Work item |
Express every line of the listing below as a JSON list of strings, one string per line, leaving out blank lines and the picture markers.

Listed records |
⁂

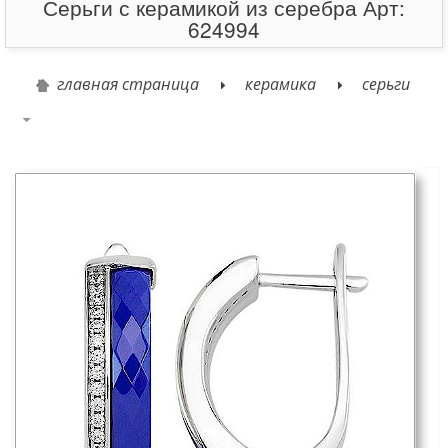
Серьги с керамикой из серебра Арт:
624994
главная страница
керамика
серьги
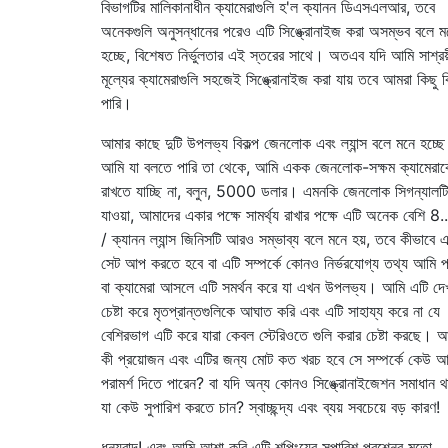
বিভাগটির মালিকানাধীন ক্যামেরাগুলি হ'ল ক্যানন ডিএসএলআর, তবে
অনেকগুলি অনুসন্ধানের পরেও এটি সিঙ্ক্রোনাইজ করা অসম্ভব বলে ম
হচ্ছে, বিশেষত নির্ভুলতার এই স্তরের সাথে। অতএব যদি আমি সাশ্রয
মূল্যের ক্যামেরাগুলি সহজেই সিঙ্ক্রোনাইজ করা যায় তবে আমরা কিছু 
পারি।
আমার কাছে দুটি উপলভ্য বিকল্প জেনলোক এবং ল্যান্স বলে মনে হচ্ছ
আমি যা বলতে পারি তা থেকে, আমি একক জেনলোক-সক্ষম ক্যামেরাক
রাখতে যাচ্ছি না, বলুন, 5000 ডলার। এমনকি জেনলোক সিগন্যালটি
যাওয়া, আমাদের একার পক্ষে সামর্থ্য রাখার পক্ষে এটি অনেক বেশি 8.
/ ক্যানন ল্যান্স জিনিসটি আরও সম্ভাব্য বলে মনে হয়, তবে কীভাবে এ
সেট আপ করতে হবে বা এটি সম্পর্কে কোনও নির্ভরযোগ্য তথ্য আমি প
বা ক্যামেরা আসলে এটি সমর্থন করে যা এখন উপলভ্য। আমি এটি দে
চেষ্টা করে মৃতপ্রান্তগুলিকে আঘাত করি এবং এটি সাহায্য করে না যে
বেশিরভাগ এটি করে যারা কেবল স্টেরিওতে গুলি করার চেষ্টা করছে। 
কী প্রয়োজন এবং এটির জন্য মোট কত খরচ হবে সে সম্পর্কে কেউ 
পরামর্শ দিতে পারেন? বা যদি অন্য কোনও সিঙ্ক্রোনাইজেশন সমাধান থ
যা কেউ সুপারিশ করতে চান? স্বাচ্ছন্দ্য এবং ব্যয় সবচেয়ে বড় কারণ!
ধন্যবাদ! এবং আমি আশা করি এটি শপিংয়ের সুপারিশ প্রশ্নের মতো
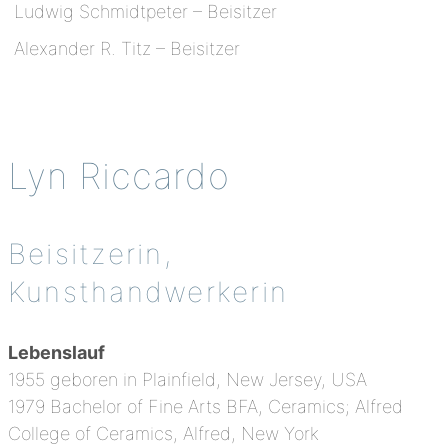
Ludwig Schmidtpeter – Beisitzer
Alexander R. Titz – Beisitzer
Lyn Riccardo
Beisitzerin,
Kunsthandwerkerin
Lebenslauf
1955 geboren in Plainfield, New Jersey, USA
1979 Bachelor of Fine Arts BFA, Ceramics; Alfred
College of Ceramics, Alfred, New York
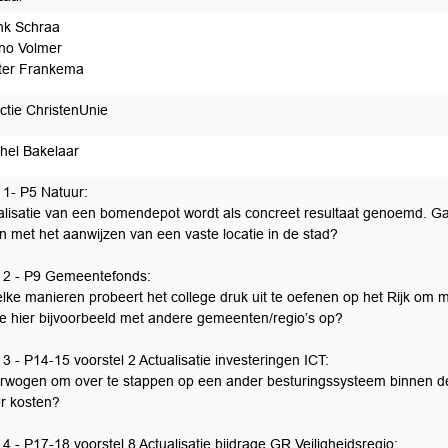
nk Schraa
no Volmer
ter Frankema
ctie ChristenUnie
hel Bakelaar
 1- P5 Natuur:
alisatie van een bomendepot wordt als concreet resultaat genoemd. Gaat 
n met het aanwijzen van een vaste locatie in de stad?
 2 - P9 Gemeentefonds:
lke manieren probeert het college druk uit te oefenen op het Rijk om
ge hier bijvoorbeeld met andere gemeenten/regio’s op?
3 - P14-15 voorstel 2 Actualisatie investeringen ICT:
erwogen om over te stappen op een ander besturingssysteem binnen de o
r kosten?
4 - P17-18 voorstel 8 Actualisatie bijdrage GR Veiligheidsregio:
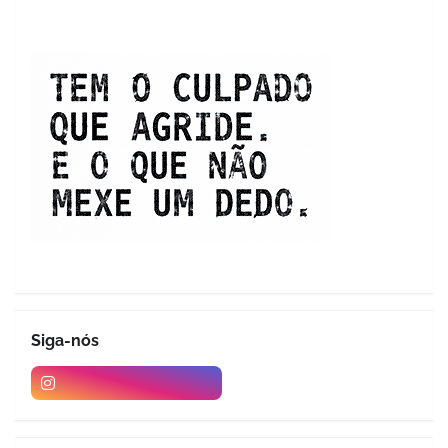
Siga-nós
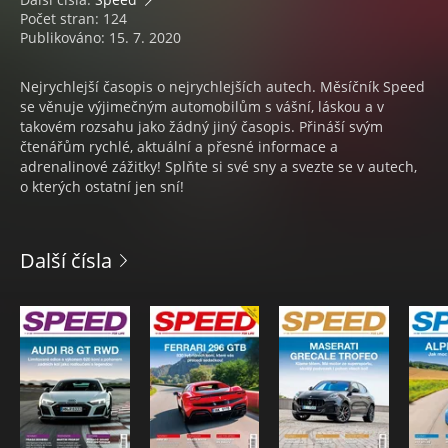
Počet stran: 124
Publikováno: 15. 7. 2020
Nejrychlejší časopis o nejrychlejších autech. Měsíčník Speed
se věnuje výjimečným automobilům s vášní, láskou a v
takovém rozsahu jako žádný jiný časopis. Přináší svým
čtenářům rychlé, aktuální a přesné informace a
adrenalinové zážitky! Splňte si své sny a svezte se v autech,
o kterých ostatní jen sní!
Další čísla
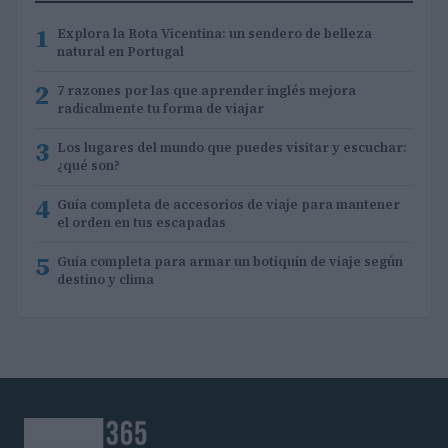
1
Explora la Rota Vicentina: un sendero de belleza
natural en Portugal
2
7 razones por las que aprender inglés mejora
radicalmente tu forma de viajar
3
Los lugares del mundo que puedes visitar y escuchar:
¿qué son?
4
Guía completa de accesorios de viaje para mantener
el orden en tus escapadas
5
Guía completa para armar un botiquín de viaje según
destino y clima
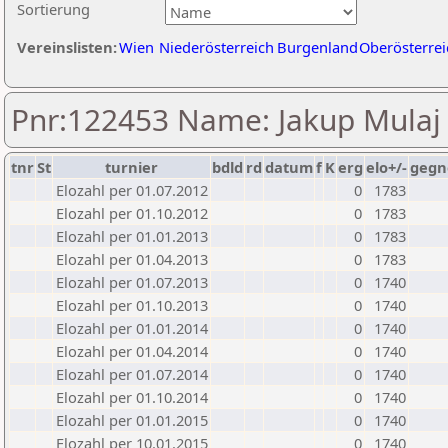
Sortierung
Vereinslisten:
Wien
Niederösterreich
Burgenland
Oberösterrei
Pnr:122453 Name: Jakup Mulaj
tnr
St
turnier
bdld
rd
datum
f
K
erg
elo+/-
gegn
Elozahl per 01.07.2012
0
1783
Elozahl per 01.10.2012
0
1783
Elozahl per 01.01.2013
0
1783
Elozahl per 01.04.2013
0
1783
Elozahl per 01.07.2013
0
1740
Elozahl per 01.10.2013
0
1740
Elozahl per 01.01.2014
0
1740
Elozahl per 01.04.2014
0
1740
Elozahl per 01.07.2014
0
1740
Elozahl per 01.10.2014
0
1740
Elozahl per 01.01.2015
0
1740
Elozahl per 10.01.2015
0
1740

⁂

Solution to this task |
[
  "Серьги с керамикой из серебра Арт:",
  "624994",
  "главная страница",
  "керамика",
  "серьги",
  "বিভাগটির মালিকানাধীন ক্যামেরাগুলি হ'ল ক্যানন ডিএসএলআর, তবে",
  "অনেকগুলি অনুসন্ধানের পরেও এটি সিঙ্ক্রোনাইজ করা অসম্ভব বলে ম",
  "হচ্ছে, বিশেষত নির্ভুলতার এই স্তরের সাথে। অতএব যদি আমি সাশ্রয",
  "মূল্যের ক্যামেরাগুলি সহজেই সিঙ্ক্রোনাইজ করা যায় তবে আমরা কিছু ",
  "পারি।",
  "আমার কাছে দুটি উপলভ্য বিকল্প জেনলোক এবং ল্যান্স বলে মনে হচ্ছ",
  "আমি যা বলতে পারি তা থেকে, আমি একক জেনলোক-সক্ষম ক্যামেরাক",
  "রাখতে যাচ্ছি না, বলুন, 5000 ডলার। এমনকি জেনলোক সিগন্যালটি",
  "যাওয়া, আমাদের একার পক্ষে সামর্থ্য রাখার পক্ষে এটি অনেক বেশি 8.",
  "/ ক্যানন ল্যান্স জিনিসটি আরও সম্ভাব্য বলে মনে হয়, তবে কীভাবে এ",
  "সেট আপ করতে হবে বা এটি সম্পর্কে কোনও নির্ভরযোগ্য তথ্য আমি প",
  "বা ক্যামেরা আসলে এটি সমর্থন করে যা এখন উপলভ্য। আমি এটি দে",
  "চেষ্টা করে মৃতপ্রান্তগুলিকে আঘাত করি এবং এটি সাহায্য করে না যে",
  "বেশিরভাগ এটি করে যারা কেবল স্টেরিওতে গুলি করার চেষ্টা করছে। ",
  "কী প্রয়োজন এবং এটির জন্য মোট কত খরচ হবে সে সম্পর্কে কেউ ",
  "পরামর্শ দিতে পারেন? বা যদি অন্য কোনও সিঙ্ক্রোনাইজেশন সমাধান থ",
  "যা কেউ সুপারিশ করতে চান? স্বাচ্ছন্দ্য এবং ব্যয় সবচেয়ে বড় কারণ!",
  "ধন্যবাদ! এবং আমি আশা করি এটি শপিংয়ের সুপারিশ প্রশ্নের মতো",
  "Ludwig Schmidtpeter – Beisitzer",
  "Alexander R. Titz – Beisitzer",
  "Lyn Riccardo",
  "Beisitzerin,",
  "Kunsthandwerkerin",
  "Lebenslauf",
  "1955 geboren in Plainfield, New Jersey, USA",
  "1979 Bachelor of Fine Arts BFA, Ceramics; Alfred",
  "College of Ceramics, Alfred, New York",
  "nk Schraa",
  "no Volmer",
  "ter Frankema",
  "ctie ChristenUnie",
  "hel Bakelaar",
  " 1- P5 Natuur:",
  "alisatie van een bomendepot wordt als concreet resultaat genoemd. Gaat ",
  "n met het aanwijzen van een vaste locatie in de stad?",
  " 2 - P9 Gemeentefonds:",
  "lke manieren probeert het college druk uit te oefenen op het Rijk om",
  "ge hier bijvoorbeeld met andere gemeenten/regio’s op?",
  "3 - P14-15 voorstel 2 Actualisatie investeringen ICT:",
  "erwogen om over te stappen op een ander besturingssysteem binnen de o",
  "r kosten?",
  "4 - P17-18 voorstel 8 Actualisatie bijdrage GR Veiligheidsregio:",
  "Siga-nós",
  "Počet stran: 124",
  "Publikováno: 15. 7. 2020",
  "Nejrychlejší časopis o nejrychlejších autech. Měsíčník Speed",
  "se věnuje výjimečným automobilům s vášní, láskou a v",
  "takovém rozsahu jako žádný jiný časopis. Přináší svým",
  "čtenářům rychlé, aktuální a přesné informace a",
  "adrenalinové zážitky! Splňte si své sny a svezte se v autech,",
  "o kterých ostatní jen sní!",
  "Další čísla",
  "1",
  "Explora la Rota Vicentina: un sendero de belleza",
  "natural en Portugal",
  "2",
  "7 razones por las que aprender inglés mejora",
  "radicalmente tu forma de viajar",
  "3",
  "Los lugares del mundo que puedes visitar y escuchar:",
  "¿qué son?",
  "4",
  "Guía completa de accesorios de viaje para mantener",
  "el orden en tus escapadas",
  "5",
  "Guía completa para armar un botiquín de viaje según",
  "destino y clima",
  "Sortierung",
  "Vereinslisten:",
  "Wien",
  "Niederösterreich",
  "Burgenland",
  "Oberösterrei",
  "Pnr:122453 Name: Jakup Mulaj",
  "tnr",
  "St",
  "turnier",
  "bdld",
  "rd",
  "datum",
  "f",
  "K",
  "erg",
  "elo+/-",
  "gegn",
  "Elozahl per 01.07.2012",
  "0",
  "1783",
  "Elozahl per 01.10.2012",
  "0",
  "1783",
  "Elozahl per 01.01.2013",
  "0",
  "1783",
  "Elozahl per 01.04.2013",
  "0",
  "1783",
  "Elozahl per 01.07.2013",
  "0",
  "1740",
  "Elozahl per 01.10.2013",
  "0",
  "1740",
  "Elozahl per 01.01.2014",
  "0",
  "1740",
  "Elozahl per 01.04.2014",
  "0",
  "1740",
  "Elozahl per 01.07.2014",
  "0",
  "1740",
  "Elozahl per 01.10.2014",
  "0",
  "1740",
  "Elozahl per 01.01.2015",
  "0",
  "1740",
  "Elozahl per 10.01.2015",
  "0",
  "1740"
]